En 2004, un film présente une scène de ménage sans fin autour d'une tasse de café. Devenue une marque lifestyle, Canderel fait illustrer son format pocket par des créateurs de mode: Sonia Rykiel, Kenzo, Jean-Charles de Castelbajac, Christian Lacroix, Chantal Thomass… «Lorsque nous avons appris que Karl Lagerfeld était un fervent consommateur de Canderel, nous en avons fait notre porte-parole. En 2006, il a signé la série des ”Péchés mignons”, repris sur les packagings et en presse féminine», précise le vice-président.
Soupçonné de favoriser le cancer, l'aspartame est remplacé par le sucralose en 2012. Dans le même temps, la marque profite de la diabolisation du sucre et se positionne sur le plaisir sans les inconvénients. Les innovations produits et packagings s'enchaînent: sticks, doypack, version liquide, poudre cristallisée…
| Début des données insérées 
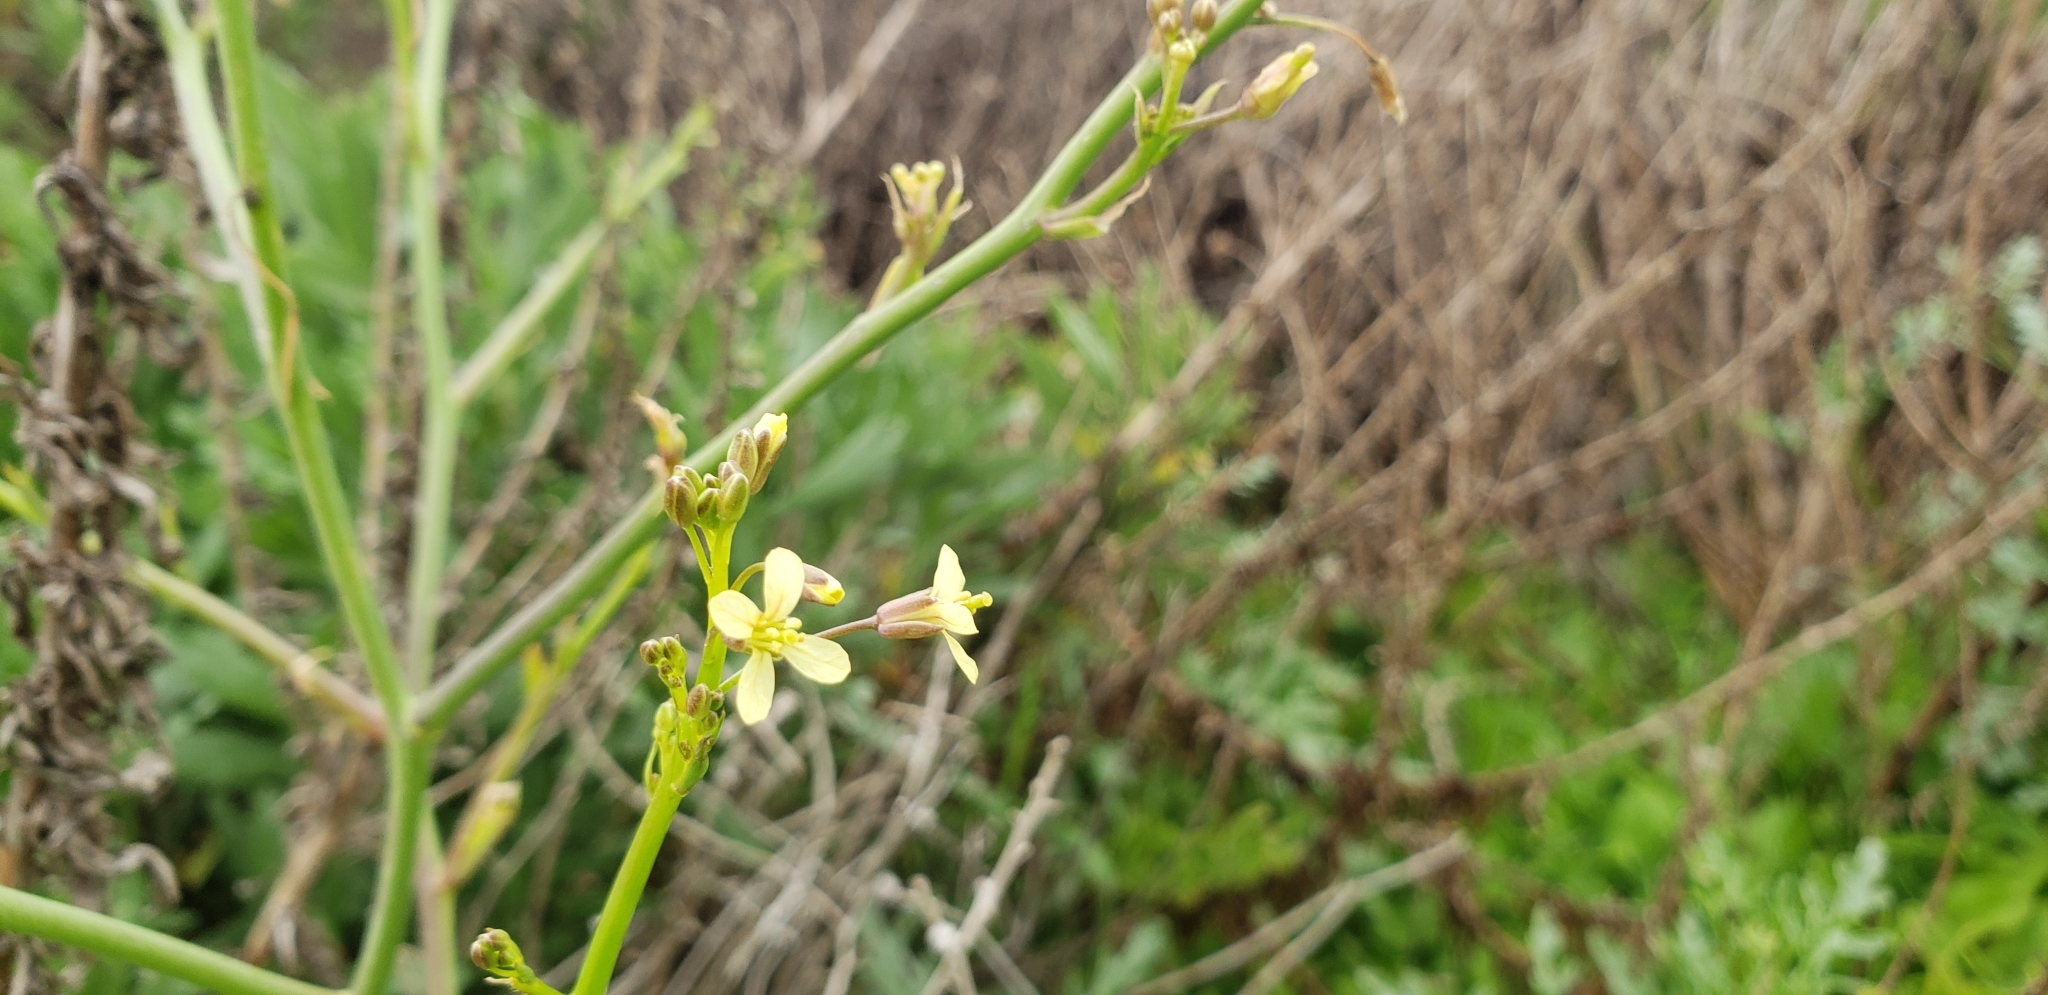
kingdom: Plantae
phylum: Tracheophyta
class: Magnoliopsida
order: Brassicales
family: Brassicaceae
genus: Brassica
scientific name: Brassica tournefortii
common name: Pale cabbage
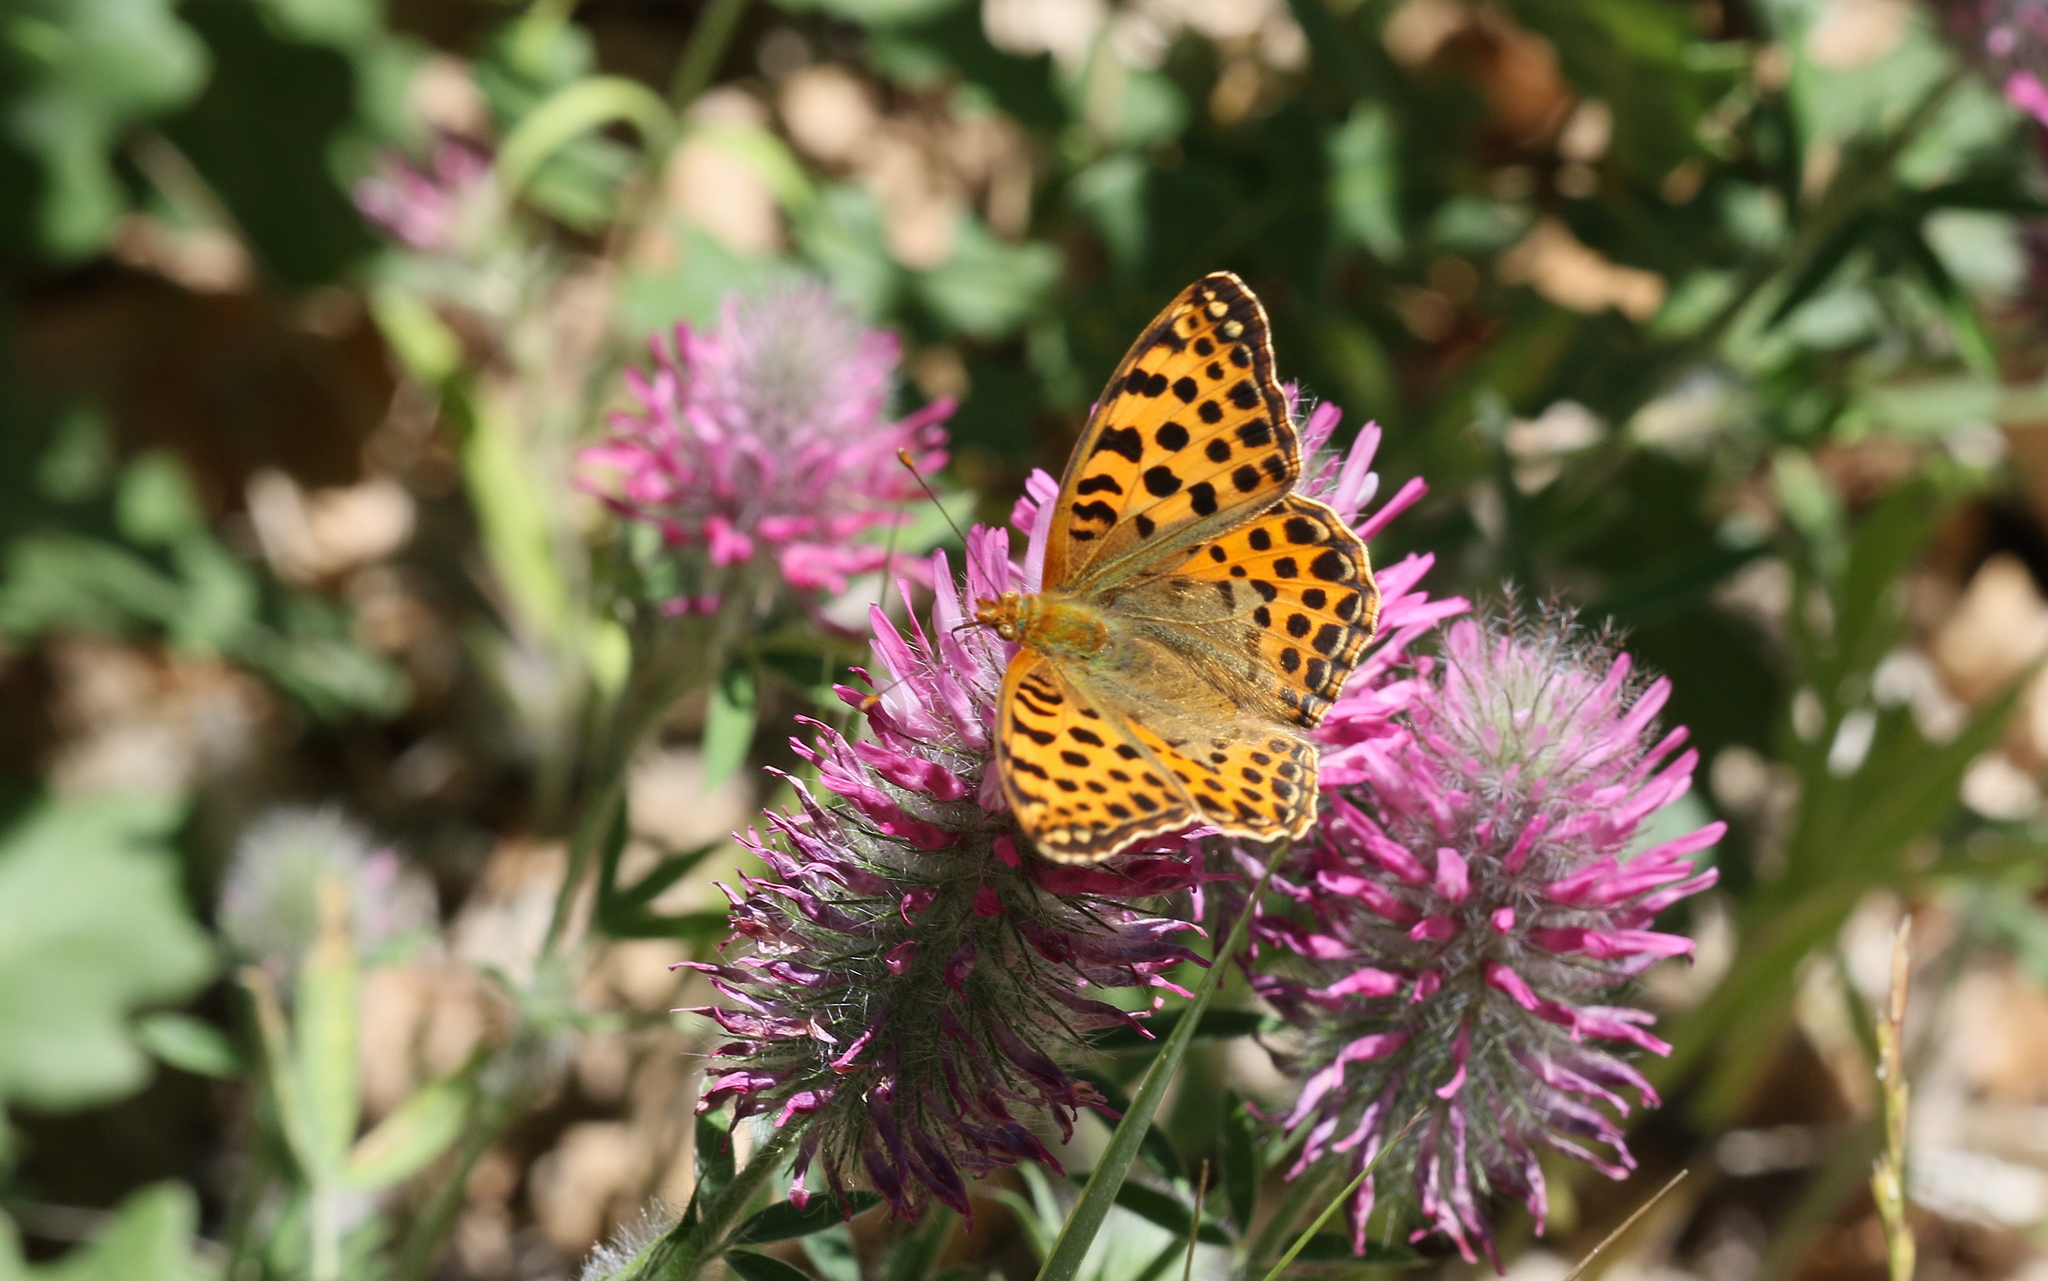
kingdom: Animalia
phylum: Arthropoda
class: Insecta
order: Lepidoptera
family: Nymphalidae
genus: Issoria
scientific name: Issoria lathonia
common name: Queen of spain fritillary
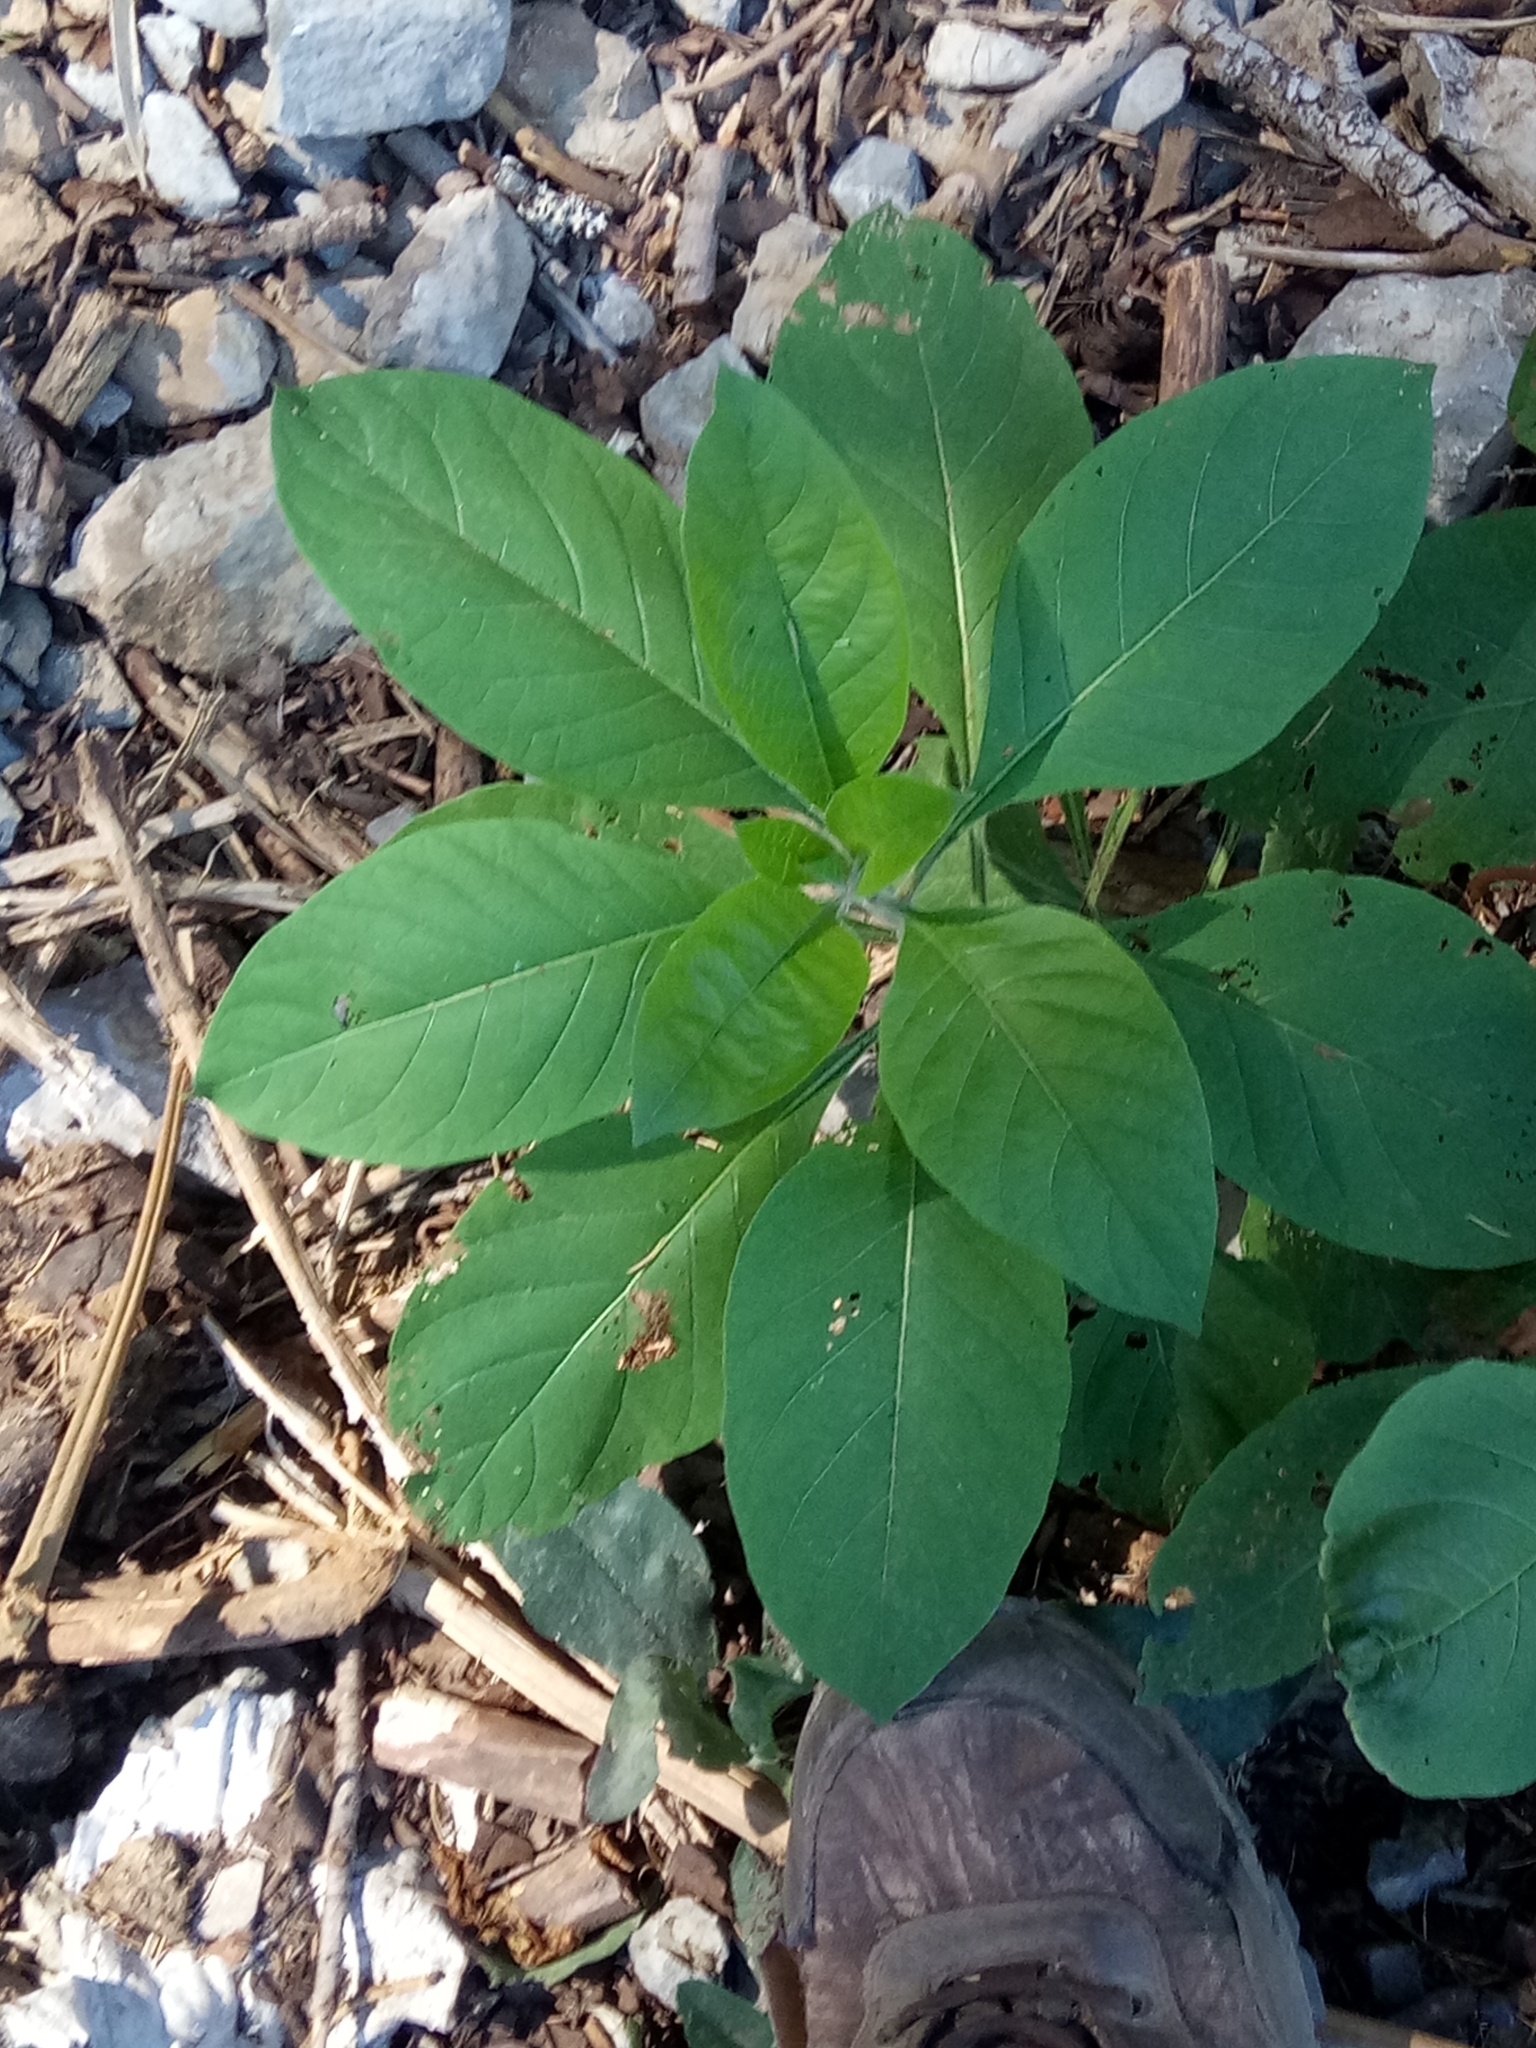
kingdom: Plantae
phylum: Tracheophyta
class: Magnoliopsida
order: Solanales
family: Solanaceae
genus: Atropa
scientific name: Atropa belladonna
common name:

Désormais conseillé par Marcel, l'annonceur revient en 2015 à l'illustration et à la télévision avec la dessinatrice Malika Favre et le slogan «Les filles ont changé, Canderel aussi». Grâce à ses investissements en média (7,6 millions d'euros investis en 2015, dont les trois quarts en TV, selon Kantar Media) et en magasin, la marque retrouve 50% de parts de voix et 36,8% de part de marché sur les édulcorants, face à des marques de distributeur à 16,8% (source Nielsen au 7 août 2016).
Cette année, c'est le Finlandais Pietari Posti qui illustre la dernière vague, en attendant la nouvelle copie de BBDO.
1988. Premier slogan «Ça ne change rien et c'est ça qui change tout».
1994-2002. Saga des Parisiennes.
2015. Retour à l'illustration et à la télévision avec Marcel et Malika Favre.